Several levels of safeguards and a set of rules called a protocol must be followed for every clinical trial. A protocol defines a clinical trial’s eligibility criteria, specifies the tests and procedures, describes the medications and dosages, and establishes the duration of the study.
Before the study begins, a scientific review panel evaluates the protocol carefully to make sure the trial is based on sound science. Regardless of their size or location, all clinics, hospitals, universities, cancer centers and medical offices that conduct clinical trials must follow the same protocol.
Another safeguard is the Informed Consent process. The Informed Consent form contains all the details about the trial. You will be given that form when you are considering a specific trial so you can make an informed decision about volunteering.
Is a Clinical Trial for You?
Before making decisions, it is important to understand clinical trials and how they may contribute to your overall treatment plan. A clinical trial may offer one or more of the following benefits:
- Access to state-of-the-art cancer treatments that are not yet otherwise available.
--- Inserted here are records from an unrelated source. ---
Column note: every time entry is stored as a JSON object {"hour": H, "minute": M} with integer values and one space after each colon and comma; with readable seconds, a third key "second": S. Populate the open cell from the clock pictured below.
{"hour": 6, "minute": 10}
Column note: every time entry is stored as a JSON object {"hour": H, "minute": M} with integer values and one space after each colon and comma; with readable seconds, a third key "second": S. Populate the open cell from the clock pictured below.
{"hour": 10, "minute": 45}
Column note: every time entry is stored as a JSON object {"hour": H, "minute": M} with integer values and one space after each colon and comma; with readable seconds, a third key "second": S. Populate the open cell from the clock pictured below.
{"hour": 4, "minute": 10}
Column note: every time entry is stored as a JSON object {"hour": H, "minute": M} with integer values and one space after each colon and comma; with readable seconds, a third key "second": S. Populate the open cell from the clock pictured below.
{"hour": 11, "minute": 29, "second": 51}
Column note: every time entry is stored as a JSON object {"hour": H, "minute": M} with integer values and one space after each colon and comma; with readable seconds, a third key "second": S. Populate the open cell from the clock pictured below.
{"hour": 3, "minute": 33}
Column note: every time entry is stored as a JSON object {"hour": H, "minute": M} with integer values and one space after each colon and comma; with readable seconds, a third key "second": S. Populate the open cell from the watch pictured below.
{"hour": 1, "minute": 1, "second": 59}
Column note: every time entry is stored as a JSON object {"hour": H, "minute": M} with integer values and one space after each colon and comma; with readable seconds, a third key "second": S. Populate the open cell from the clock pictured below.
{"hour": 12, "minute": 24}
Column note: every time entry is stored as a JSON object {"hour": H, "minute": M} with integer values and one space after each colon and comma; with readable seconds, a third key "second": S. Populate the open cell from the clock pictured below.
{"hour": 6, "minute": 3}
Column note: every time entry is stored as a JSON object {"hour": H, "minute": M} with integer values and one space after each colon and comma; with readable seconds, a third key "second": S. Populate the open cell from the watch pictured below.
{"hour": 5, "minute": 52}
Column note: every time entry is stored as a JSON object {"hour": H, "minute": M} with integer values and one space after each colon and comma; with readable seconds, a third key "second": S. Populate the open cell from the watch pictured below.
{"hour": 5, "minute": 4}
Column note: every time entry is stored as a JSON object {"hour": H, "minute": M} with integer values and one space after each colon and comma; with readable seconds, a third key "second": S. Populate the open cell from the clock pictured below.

- Your best option if you have a type of cancer that has few, if any, approved treatments, or if your cancer has become resistant to your current approved treatment.
- A higher level of care because you will be monitored by the medical team managing your trial as well as by your regular oncologist. Extra medical attention may help identify and address side effects or other problems earlier.
- You will become a partner in cancer research, helping improve treatments for other patients and shaping the future of cancer care. The need is great for more clinical trial participants; minority patients are particularly needed.
As with any cancer treatment, those studied in clinical trials present potential risks along with benefits. Participating in a clinical trial is a decision only you can make, but you can research your options using trusted resources and get valuable input from your health care team and loved ones.
How to Find a Clinical Trial
Have your exact diagnosis, pathology report and details of previous treatments available. That will help you narrow the list of clinical trials to those that may be a good fit for you. Then, search online. Once you find one or more clinical trials you are interested in, talk with your doctor.
Generally, clinical trial search sites are hosted by the government, the National Cancer Institute, cancer advocacy groups, pharmaceutical companies, academic medical centers and major hospitals. No single list contains every clinical trial, and new trials are continually being added, so check back often.
Some organizations offer clinical trial information by phone. This is a convenient option for people who are not tech-savvy, do not have access to the tools necessary to search online or simply prefer to talk to a person.
To get started, go to Clinical Trials Resources, page 10, for some search sites and begin by putting in this basic information:
- Your diagnosis. Acute myeloid leukemia. If you have a genetic mutation that was identified, include it to further define the search.
- Your location. Trials being held closest to your location are typically listed first. If you are willing and able to travel, you may have the opportunity to expand the geographical area of the search.
Select trials that are recruiting or not yet recruiting. Because every trial has its own criteria that a participant must meet, you may decide to select “recruiting” and “not yet recruiting.”
Review the trials. You will see a list of trials that match your input, including details such as the purpose of the trial, the therapy being tested and location. Once you find one or more trials you are interested in, talk with your doctor.